14年に最後の闘病生活に入る直前はほとんど食事を受け付けず、酒ばかりの生活。栄養失調気味で車いす生活を余儀なくされた。それでも視覚障害や引きこもりをテーマにしたテレビ番組に出演するなど、タレントとしての顔は健在だった。
赤塚語録
◆漫画を見るな 「トキワ荘の連中も僕も皆、手塚(治虫)さんの影響で漫画家になった。手塚さんはよく『いい漫画を描きたいなら漫画を見るな。一流の映画、音楽、小説で勉強しろ』と言っていた。これは漫画家を志す人にとって永遠の真理だと思うよ」
◆映画大好き 「僕は映画がとても好きで、映画からアイデアが浮かんだことが多いね。『ひみつのアッコちゃん』は『奥さまは魔女』の映画版がきっかけだし、『おそ松くん』は11人兄弟を主人公にしたハリウッド映画がヒントになったんだ」

▶ **表示データ**:

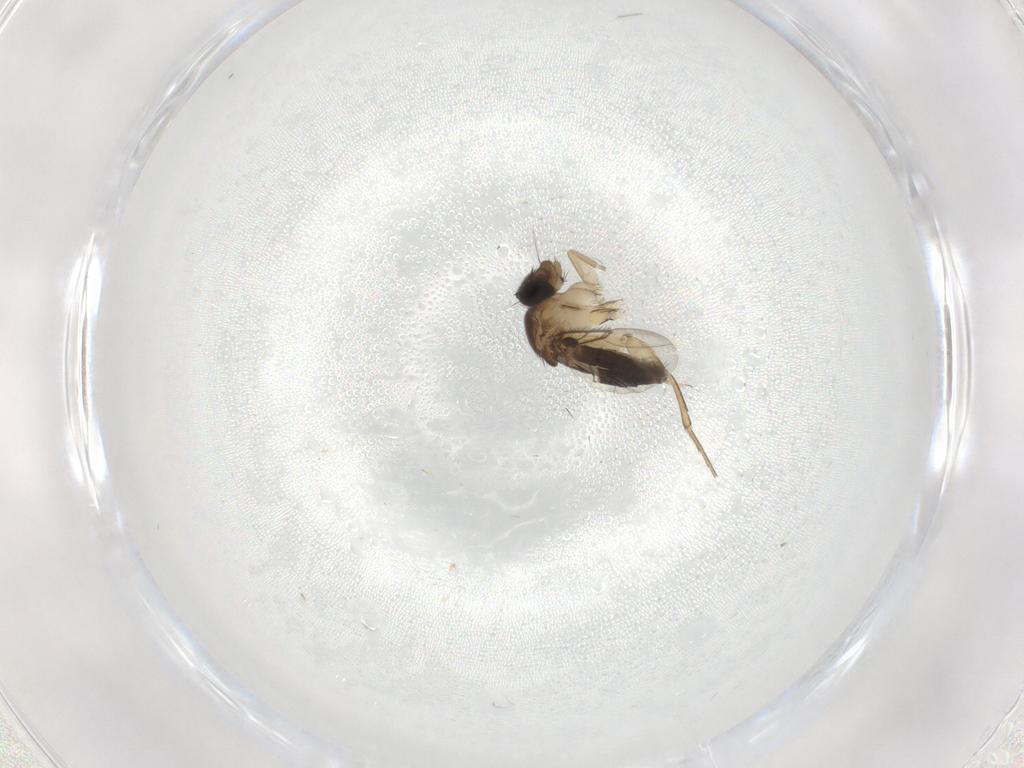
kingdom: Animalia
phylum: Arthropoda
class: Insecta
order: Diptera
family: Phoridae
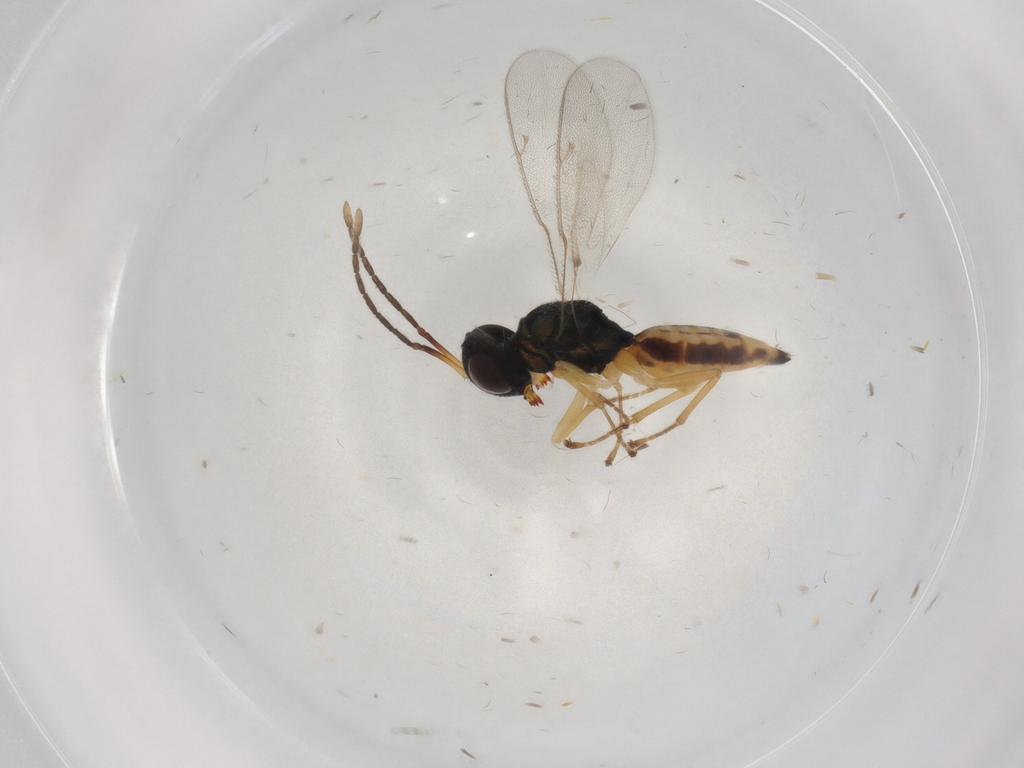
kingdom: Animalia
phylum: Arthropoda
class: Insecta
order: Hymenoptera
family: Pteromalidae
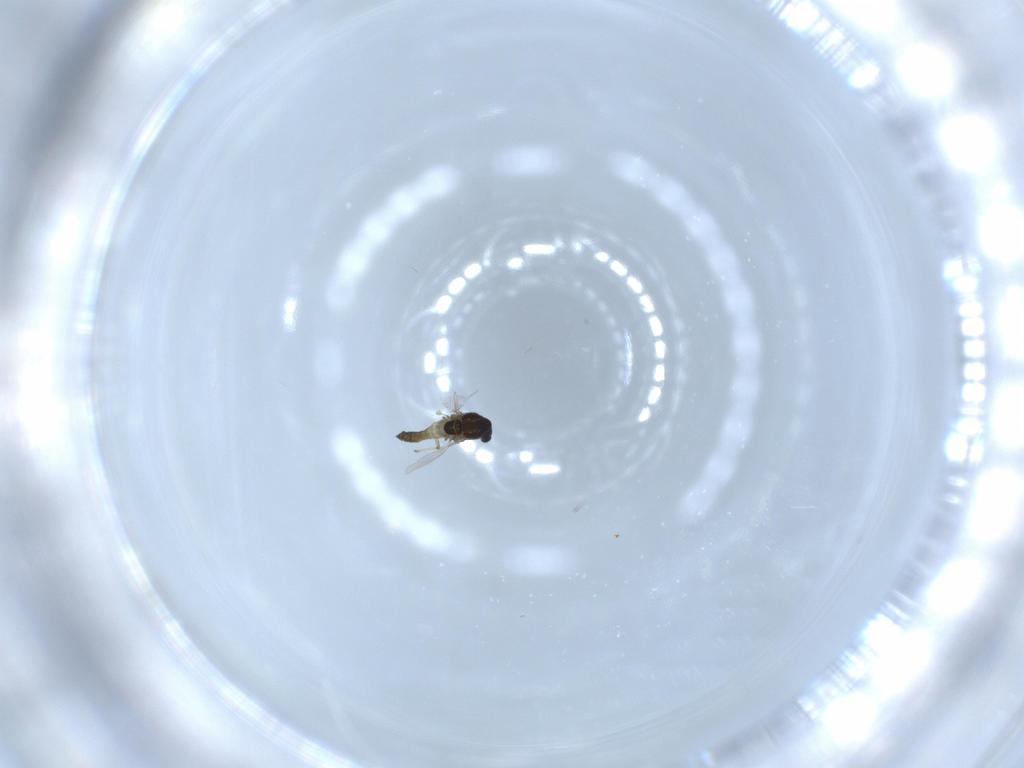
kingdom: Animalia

▶ **課題の内容**:
漫画家の晩年と語録を扱った提示文を、最後の文の後から書き継いでください。

▶ **課題への回答**:
◆おふくろの影響 「父親は旧満州(現中国東北部)の憲兵で、堅い人間だった。母親は元芸者で、腕に入れ墨があったような人。僕はどっちかというと、柔軟な考えの持ち主だったおふくろの影響が強いかな」
◆もらっていいのかな 「(紫綬褒章受章で)なぜ僕みたいなバカばっかりしてきた者がもらえるの? どんな顔して伝達式に出たらいいか焦るよ」
◆まだ少年 「敬老の日だからって周りから敬ってもらって悦に入っているようじゃ駄目! 冗談じゃない。『おれは少年だ』『まだ少女よ』って言わなきゃ」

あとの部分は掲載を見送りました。